I’ve been quiet on this blog for a couple of weeks, and that’s because I’ve been helping out addressing some of the spam complaints in Outlook.com.
The biggest issue we’ve seen recently is spam from invalid senders. This is an email where the From: address is not RFC compliant, and does one of two things:
- It gets to the inbox, polluting user experience
. - It goes to Junk, but when a user goes to block it, they can’t. Instead, they get the following error:
.
There are all sorts of example malformed From: addresses like:
From: =?UTF-8?B?Q2Fz?==?UTF-8?B?aW5v?= <"<?<SK3OF@alt2.woanager.com>?>"> From: "CVS Reward Giveaway " <"<?<infofzhVqwg@mailin.shawbals.com>?>"> From: "CVS Reward Giveaway " <"<?<infoNKKWCGk@msgin.ejnerpa.com>?>"> From: Family Survival <"<info.rnK3ZXkAUDeI@trot-pulldown.shapesfarm.com>"@-->
The list goes on an on.
.
We had some issues with some of our feedback loops but they have been fixed. This now sends most of these types of messages to Junk.
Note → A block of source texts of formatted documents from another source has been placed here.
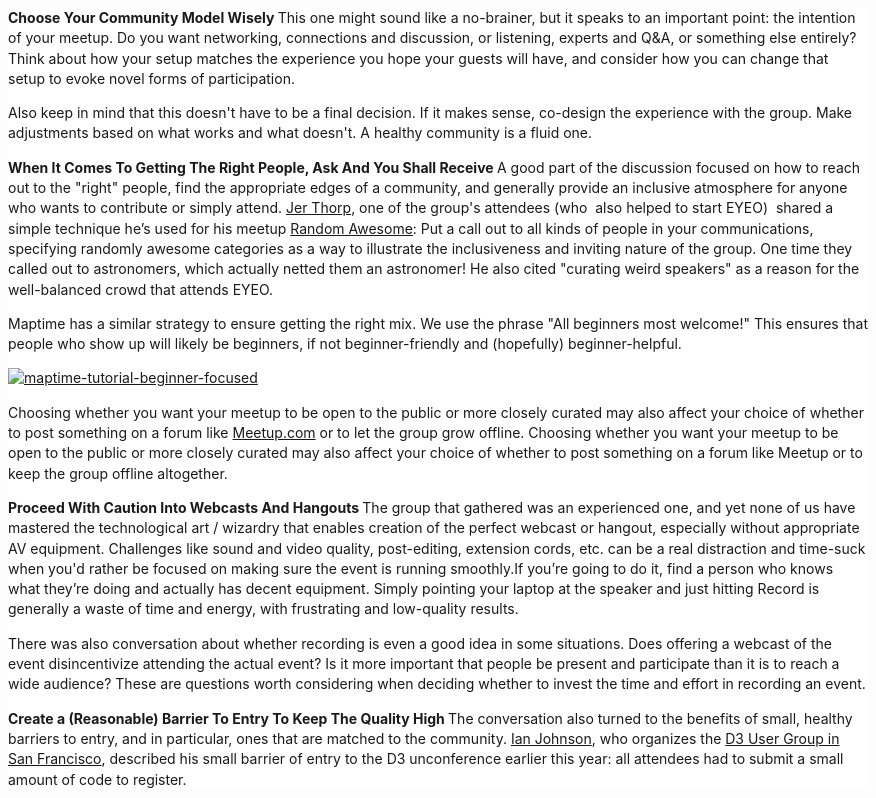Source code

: 

<strong>Choose Your Community Model Wisely
</strong>This one might sound like a no-brainer, but it speaks to an important point: the intention of your meetup. Do you want networking, connections and discussion, or listening, experts and Q&amp;A, or something else entirely? Think about how your setup matches the experience you hope your guests will have, and consider how you can change that setup to evoke novel forms of participation.

Also keep in mind that this doesn't have to be a final decision. If it makes sense, co-design the experience with the group. Make adjustments based on what works and what doesn't. A healthy community is a fluid one.

<strong>When It </strong><strong>Comes To Getting The Right People, Ask And You Shall Receive
</strong>A good part of the discussion focused on how to reach out to the "right" people, find the appropriate edges of a community, and generally provide an inclusive atmosphere for anyone who wants to contribute or simply attend. <a href="http://about.me/jerthorp">Jer Thorp</a>, one of the group's attendees (who  also helped to start EYEO)  shared a simple technique he’s used for his meetup <a href="http://randommeetup.tumblr.com/">Random Awesome</a>: Put a call out to all kinds of people in your communications, specifying randomly awesome categories as a way to illustrate the inclusiveness and inviting nature of the group. One time they called out to astronomers, which actually netted them an astronomer! He also cited "curating weird speakers" as a reason for the well-balanced crowd that attends EYEO.

Maptime has a similar strategy to ensure getting the right mix. We use the phrase "All beginners most welcome!" This ensures that people who show up will likely be beginners, if not beginner-friendly and (hopefully) beginner-helpful.

<a href="http://www.maptime.io/wp-content/uploads/2014/07/maptime-tutorial-beginner-focused.jpg"><img class="alignnone size-full wp-image-209" src="http://www.maptime.io/wp-content/uploads/2014/07/maptime-tutorial-beginner-focused.jpg" alt="maptime-tutorial-beginner-focused" width="100%" /></a>

Choosing whether you want your meetup to be open to the public or more closely curated may also affect your choice of whether to post something on a forum like <a href="http://www.meetup.com/">Meetup.com</a> or to let the group grow offline. Choosing whether you want your meetup to be open to the public or more closely curated may also affect your choice of whether to post something on a forum like Meetup or to keep the group offline altogether.

<strong>Proceed With Caution Into Webcasts And Hangouts
</strong>The group that gathered was an experienced one, and yet none of us have mastered the technological art / wizardry that enables creation of the perfect webcast or hangout, especially without appropriate AV equipment. Challenges like sound and video quality, post-editing, extension cords, etc. can be a real distraction and time-suck when you'd rather be focused on making sure the event is running smoothly.If you’re going to do it, find a person who knows what they’re doing and actually has decent equipment. Simply pointing your laptop at the speaker and just hitting Record is generally a waste of time and energy, with frustrating and low-quality results.

There was also conversation about whether recording is even a good idea in some situations. Does offering a webcast of the event disincentivize attending the actual event? Is it more important that people be present and participate than it is to reach a wide audience? These are questions worth considering when deciding whether to invest the time and effort in recording an event.

<strong>Create a (Reasonable) Barrier To Entry To Keep The Quality High
</strong>The conversation also turned to the benefits of small, healthy barriers to entry, and in particular, ones that are matched to the community. <a href="http://enja.org/">Ian Johnson</a>, who organizes the <a href="http://www.meetup.com/Bay-Area-d3-User-Group/" target="_blank">D3 User Group in San Francisco</a>, described his small barrier of entry to the D3 unconference earlier this year: all attendees had to submit a small amount of code to register.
However, there are still some other spams that leak through due to spammers fast-adapting their sending IPs and message content.
Upon investigation, it turns out that mail systems send email in many, many, many different ways. Some include Display Names, some don’t. Some include angle brackets around the email address, some don’t. Some even reverse the email address and Display Name:
From: sender@example.com (John Doe)
I didn’t even know that was a thing.
So, for the past several days I have been furiously hard at work coming up with some validation of an email address. This is first getting rolled out as a series of rules, and then will be done in code. I’ve borrowed liberally from Wikipedia’s definition of an email address, but not matched it completely. Here are the guidelines (these are not difficult to adhere to, 99+% of valid email does):
A From: address must contain an email address, and the email address must contain a valid localpart@domain.
For the localpart:
- A localpart MUST start with letters A-Z, or digits 0-9
. - A localpart MUST end with letters A-Z, digits 0-9, the underscore _, a dash -, a plus sign +, or an equal sign =
. - The middle characters may be letter A-Z, digits 0-9, or almost any special character (ampersand, tilda, dashes, semicolons, etc.) except the double quote
. - The dot character . may not be repeated sequentially in the localpart
. - If including double quotes, it may only be the first last and last characters in the localpart, e.g., “sender”@
. - The one exception is a phone number, in which case it should have a leading plus sign, e.g., <+15552032212@example.com>
For the domain:
- A domain MUST start with letters A-Z, or digits 0-9
. - A domain MUST end with letters A-Z, or digits 0-9
. - For the middle characters, it may contain letters A-Z, digits 0-9, dot ., or dash -, provided there are not two dots in a row
. - Or, it can be an IP address literal, e.g., sender@[123.123.123.123]
.
If you’re including a Display Name, it is strongly recommended to do the following:
- If including a Display Name, put angle brackets around the email address, From: John Doe <sender@example.com> and not From: “John Doe” sender@example.com
. - Put a space between the email address and the Display Name, From: “John Doe” <sender@example.com>, and not From: “John Doe”<sender@example.com>. I cannot emphasize this enough!
. - Don’t put a space between the angle brackets in the email address, so not this: From: “John Doe” < sender@example.com>
. - Don’t get fancy with double quotes. If using them, put them around the Display Name. Putting them into the email address may cause parsing issues
. - Display Names encoded in base 64 are fine
If you don’t, we may not be able to figure out the email address. That may cause problems.